The revised medical curriculum has more strongly integrated the basic science disciplines (Physiology, Biochemistry, Anatomy, Cell Biology, etc) with clinical knowledge. The majority of the non-clinical learning experiences in the first two years of medical school are now presented within defined blocks that systematically explore different organ systems and integrative topic areas (e.g. the Endocrine system). Our SMP students participate in four of these blocks. MS Students participate in all lectures, all large group and small group exercises and laboratories, including Histology and Gross Anatomy, and sit for the same exams as the medical students. As in our prior curriculum, MS students do not join medical students in experiences that include patient interactions or training in clinics. However we continue to provide our students with insights into the interdisciplinary medical team, the medical interview process, and help with finding shadowing opportunities.
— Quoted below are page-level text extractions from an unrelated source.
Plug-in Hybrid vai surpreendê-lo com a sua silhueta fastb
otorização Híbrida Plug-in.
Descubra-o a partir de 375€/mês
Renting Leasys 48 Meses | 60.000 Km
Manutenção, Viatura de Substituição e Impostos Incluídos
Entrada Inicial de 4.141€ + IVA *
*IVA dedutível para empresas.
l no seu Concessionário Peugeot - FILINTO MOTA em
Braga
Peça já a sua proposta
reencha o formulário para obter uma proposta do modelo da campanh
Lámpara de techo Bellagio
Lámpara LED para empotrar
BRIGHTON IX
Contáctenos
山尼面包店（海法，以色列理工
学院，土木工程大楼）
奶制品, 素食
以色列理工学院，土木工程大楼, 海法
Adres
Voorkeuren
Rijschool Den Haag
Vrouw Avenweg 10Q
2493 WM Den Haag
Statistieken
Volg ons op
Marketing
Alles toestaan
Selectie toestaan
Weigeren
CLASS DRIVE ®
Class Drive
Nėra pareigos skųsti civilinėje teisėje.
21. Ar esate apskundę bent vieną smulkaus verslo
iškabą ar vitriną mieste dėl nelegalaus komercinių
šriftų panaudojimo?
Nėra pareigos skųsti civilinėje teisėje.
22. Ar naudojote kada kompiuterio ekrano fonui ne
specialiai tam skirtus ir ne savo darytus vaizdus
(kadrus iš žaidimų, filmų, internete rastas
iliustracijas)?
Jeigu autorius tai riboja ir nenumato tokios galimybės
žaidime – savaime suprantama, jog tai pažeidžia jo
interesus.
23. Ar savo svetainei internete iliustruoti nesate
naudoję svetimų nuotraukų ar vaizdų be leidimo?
In addition, our MS program includes training in Medical Physiology, content that has been taught to medical students at UC for the prior decade. Much of this content has been assimilated into the new integrated curriculum and will be taught to medical students during their second year; but we now present this information to our MS students in two courses labeled as Graduate Medical Physiology (GMP). Through a mixture of on-line and numerous live classroom experiences, GMP courses teach the knowledge needed to understand body and organ function in health and disease. This coursework does not occur with current medical students, but the exams are the same as those given to medical students during the prior decade. This evaluation allows us to provide a direct and rigorous comparison of MS student performance versus the known past performance of medical students on the same Medical Physiology content. GMP courses are taught in two parts, at the beginning of the Fall semester and at the beginning of the Spring semester. The GMP I course begins in August and is completed prior to the first Fundamentals block, and includes content covering the topics of cellular physiology, muscle physiology, and cardiovascular physiology. The GMP II course starts in January, after completion of the second Fundamentals block, and includes renal, pulmonary, and acid/base physiology.

Curriculum and Schedule 2014–15

The curriculum and schedule for academic year 201415 are shown in the schematics below. Courses are taught in the first semester (beginning mid-August), and in the second semester; thus, our master's program is approximately 11 months in duration (it is only a full-time program). The table lists the credit hours for each class in the program. Students need to accumulate 30 credits to graduate; note that students in the MS program matriculate in four of the major blocks in M1 curriculum at the University of Cincinnati College of Medicine.

Download a PDF of the curriculum

Master's (MS) in Physiology Program
Fall Semester
Spring Semester
Graduate Medical Physiology I (GMP I)
Health Professions
Fundamentals of Molecular Medicine (Medical Block)
Fundamentals of Cellular Medicine (Medical Block)
Surface Anatomy, Osteology & Radiology (Medical Block)
Physiology Seminar
Graduate Medical Physiology II (GMP II)
Statistics for Biomedical and Clinical Research
GI, Endocrine and Reproduction.. (Medical Block)
Molecular Physiology
Research Thesis

Grading in Medical School Courses
One of the key elements of the master's program is the ranking of performance versus the medical students also matriculated in the four major instructional Blocks in Year I at UC College of Medicine. Information relating to your performance is compared to the medical class (your scores on the components of each Block as well as your "class rank" relative to medical students). This information is obviously a very important component of your future application to medical school since it relates specifically to your potential success as a medical student. In addition, assessment in the Graduate Medical Physiology courses are based on secure examinations used during the past decade at UC College of Medicine in the Medical Physiology course. Thus, the performance of medical students on this secure question bank is well-established and provides additional ranking with prior medical students at UC College of Medicine.